Gerard Lopes, 23, had been found guilty last month of second-degree murder in the death of Natalie Belmonte.

The courtroom was packed with dozens of her family members and friends, as Broward Circuit Judge Matthew Destry handed down the sentence. He had harsh words for Lopes.

“What emerges from all of this is a portrait of a true sociopath. You have no conscience to guide you, Mr. Lopes. You have no empathy for others," Destry said.

Authorities said Lopes raped Belmonte, 43, and her bludgeoned body was found in a marsh near their Pembroke Pines home in July 2011.

An autopsy showed that semen found in Belmonte matched Lopes’ DNA, but Lopes’ attorneys argued it was not relevant because the sexual relationship was consensual, a claim Belmonte's relatives vehemently denied.

“You dumped her half-naked and beaten body in a swamp. You did not even have the decency to cover her,” Destry said.

Police said security video from a neighbor’s house showed Belmonte and Lopes, who was 21 at the time of his 2011 arrest, leaving in the same car and stopping at a Walgreens before heading to a party.
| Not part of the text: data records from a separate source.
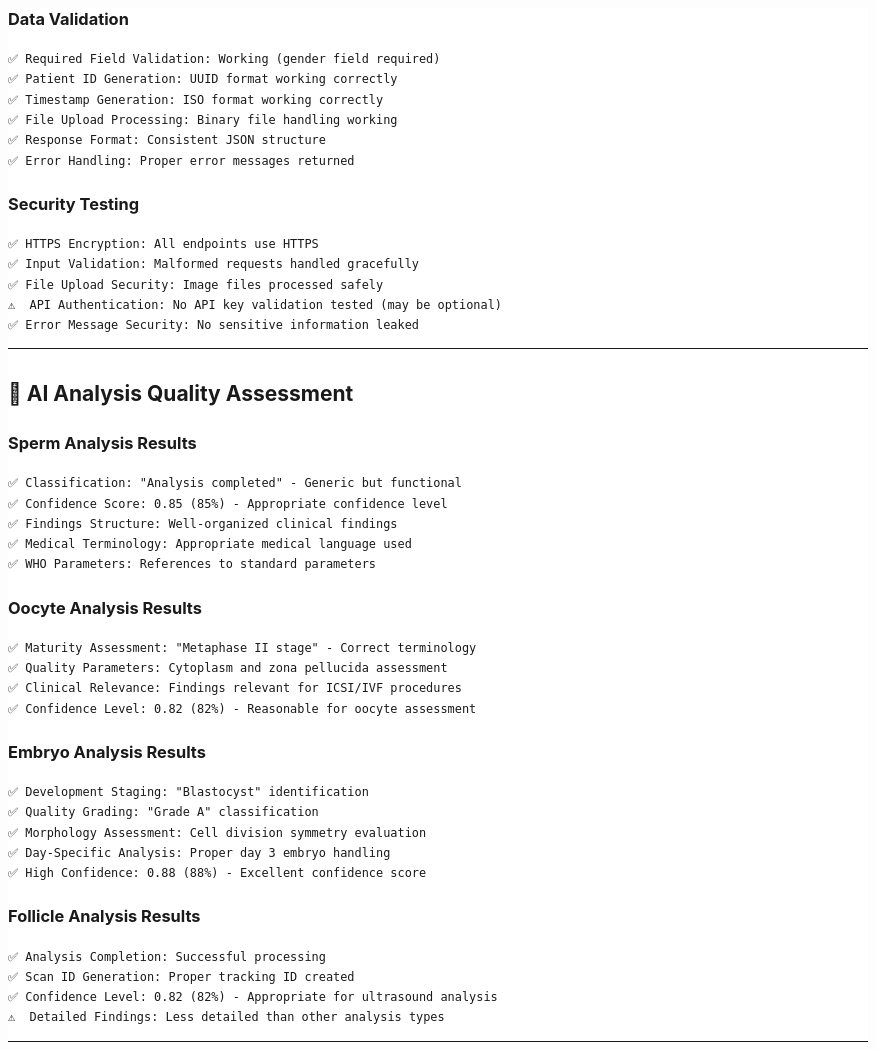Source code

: ### **Data Validation**
```
✅ Required Field Validation: Working (gender field required)
✅ Patient ID Generation: UUID format working correctly
✅ Timestamp Generation: ISO format working correctly  
✅ File Upload Processing: Binary file handling working
✅ Response Format: Consistent JSON structure
✅ Error Handling: Proper error messages returned
```

### **Security Testing**
```
✅ HTTPS Encryption: All endpoints use HTTPS
✅ Input Validation: Malformed requests handled gracefully
✅ File Upload Security: Image files processed safely
⚠️  API Authentication: No API key validation tested (may be optional)
✅ Error Message Security: No sensitive information leaked
```

---

## 🔬 **AI Analysis Quality Assessment**

### **Sperm Analysis Results**
```
✅ Classification: "Analysis completed" - Generic but functional
✅ Confidence Score: 0.85 (85%) - Appropriate confidence level
✅ Findings Structure: Well-organized clinical findings
✅ Medical Terminology: Appropriate medical language used
✅ WHO Parameters: References to standard parameters
```

### **Oocyte Analysis Results**
```
✅ Maturity Assessment: "Metaphase II stage" - Correct terminology
✅ Quality Parameters: Cytoplasm and zona pellucida assessment
✅ Clinical Relevance: Findings relevant for ICSI/IVF procedures
✅ Confidence Level: 0.82 (82%) - Reasonable for oocyte assessment
```

### **Embryo Analysis Results**
```
✅ Development Staging: "Blastocyst" identification
✅ Quality Grading: "Grade A" classification
✅ Morphology Assessment: Cell division symmetry evaluation
✅ Day-Specific Analysis: Proper day 3 embryo handling
✅ High Confidence: 0.88 (88%) - Excellent confidence score
```

### **Follicle Analysis Results**
```
✅ Analysis Completion: Successful processing
✅ Scan ID Generation: Proper tracking ID created
✅ Confidence Level: 0.82 (82%) - Appropriate for ultrasound analysis
⚠️  Detailed Findings: Less detailed than other analysis types
```

---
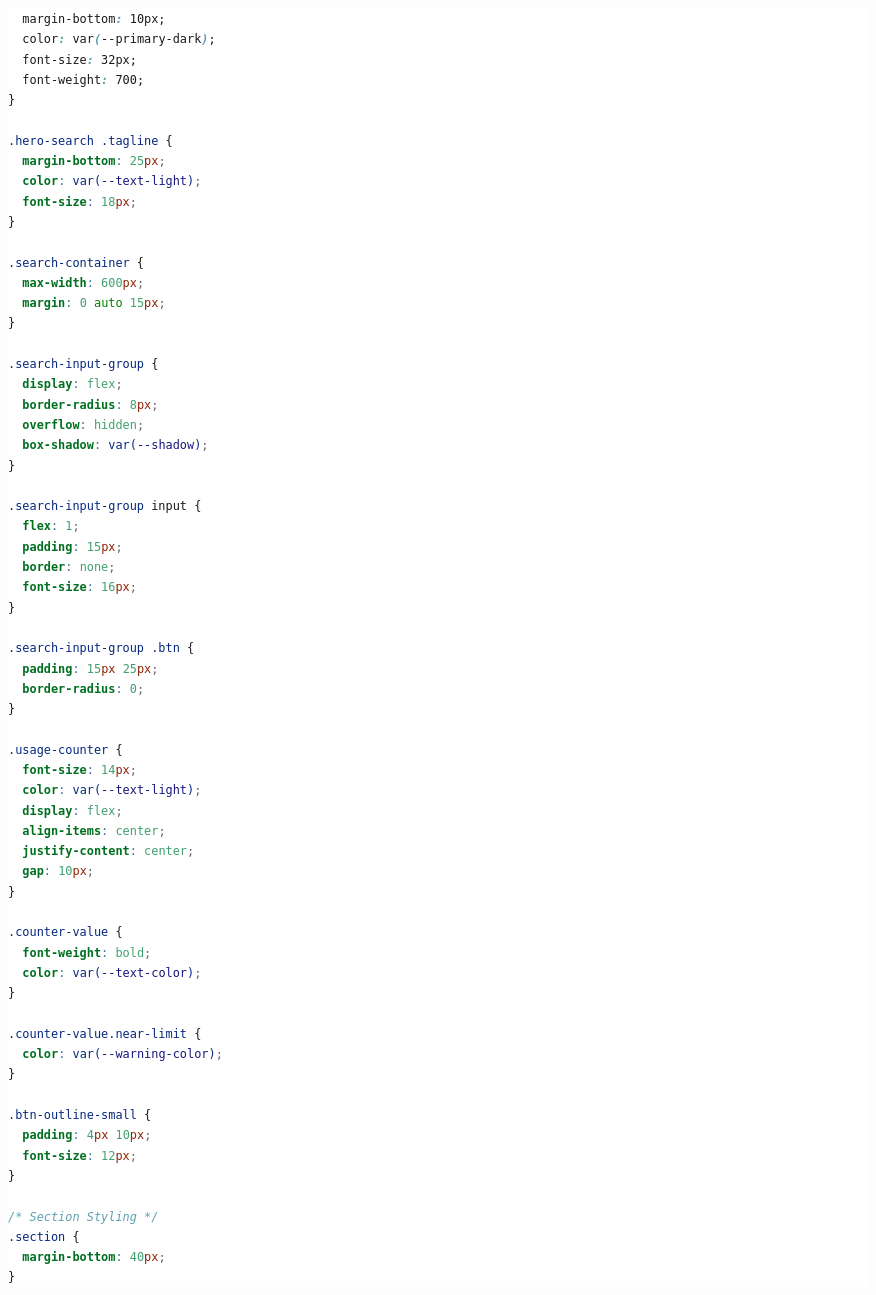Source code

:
 ```css
  margin-bottom: 10px;
  color: var(--primary-dark);
  font-size: 32px;
  font-weight: 700;
}

.hero-search .tagline {
  margin-bottom: 25px;
  color: var(--text-light);
  font-size: 18px;
}

.search-container {
  max-width: 600px;
  margin: 0 auto 15px;
}

.search-input-group {
  display: flex;
  border-radius: 8px;
  overflow: hidden;
  box-shadow: var(--shadow);
}

.search-input-group input {
  flex: 1;
  padding: 15px;
  border: none;
  font-size: 16px;
}

.search-input-group .btn {
  padding: 15px 25px;
  border-radius: 0;
}

.usage-counter {
  font-size: 14px;
  color: var(--text-light);
  display: flex;
  align-items: center;
  justify-content: center;
  gap: 10px;
}

.counter-value {
  font-weight: bold;
  color: var(--text-color);
}

.counter-value.near-limit {
  color: var(--warning-color);
}

.btn-outline-small {
  padding: 4px 10px;
  font-size: 12px;
}

/* Section Styling */
.section {
  margin-bottom: 40px;
}
```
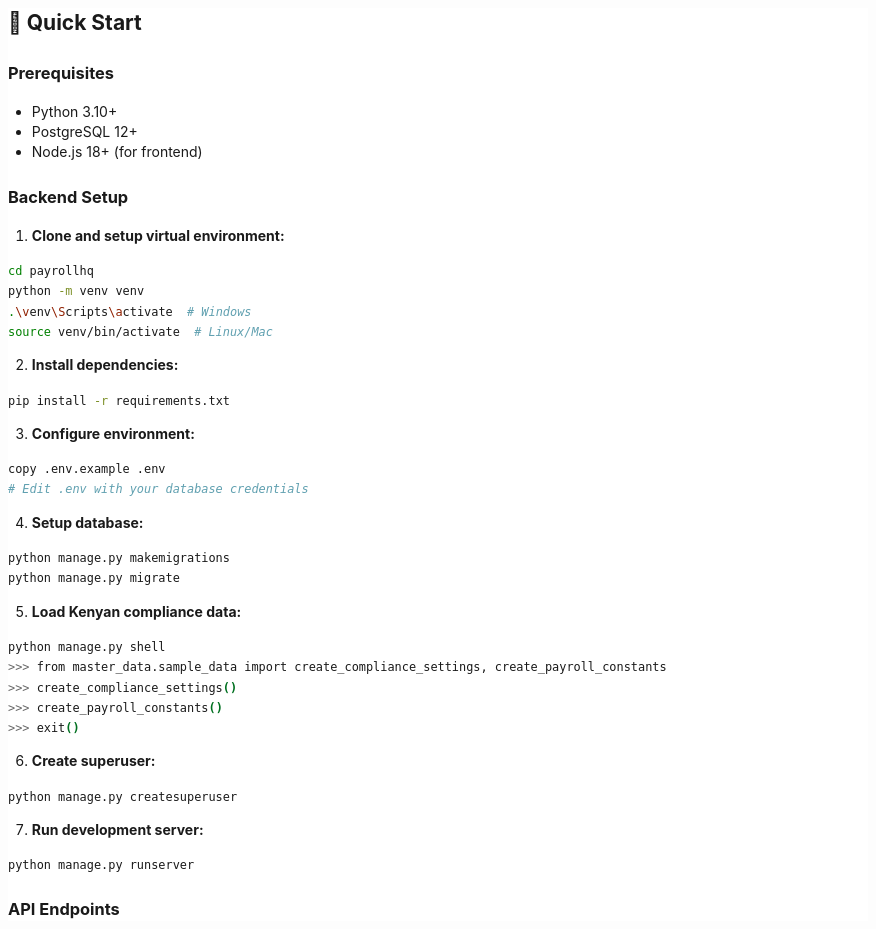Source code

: ## 🚀 Quick Start

### Prerequisites

- Python 3.10+
- PostgreSQL 12+
- Node.js 18+ (for frontend)

### Backend Setup

1. **Clone and setup virtual environment:**
```bash
cd payrollhq
python -m venv venv
.\venv\Scripts\activate  # Windows
source venv/bin/activate  # Linux/Mac
```

2. **Install dependencies:**
```bash
pip install -r requirements.txt
```

3. **Configure environment:**
```bash
copy .env.example .env
# Edit .env with your database credentials
```

4. **Setup database:**
```bash
python manage.py makemigrations
python manage.py migrate
```

5. **Load Kenyan compliance data:**
```bash
python manage.py shell
>>> from master_data.sample_data import create_compliance_settings, create_payroll_constants
>>> create_compliance_settings()
>>> create_payroll_constants()
>>> exit()
```

6. **Create superuser:**
```bash
python manage.py createsuperuser
```

7. **Run development server:**
```bash
python manage.py runserver
```

### API Endpoints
The car returned with Lopes and Belmonte around 2:48 a.m. A short time later, Lopes was seen dragging a bag across the driveway and loading bags into the trunk. Belmonte's body was found three days later and Lopes' clothing was found in a dumpster with Belmonte's blood on it.

Lopes had pleaded not guilty to the murder.

Citing concern for what he called a total lack of remorse, the judge imposed the harshest punishment. The sentence brought the victim's family to tears.

Belmonte adopted Lopes, her cousin, when he was a child and had lost his father in Guyana.

During sentencing the judge mentioned she saved him from what was sure to be a life of poverty and Lopes treated her with utter contempt.

“If he could this to his mother, who loved him, cared for him, then there's nothing left for anyone else in society,” prosecutor Adriana Alcalde said.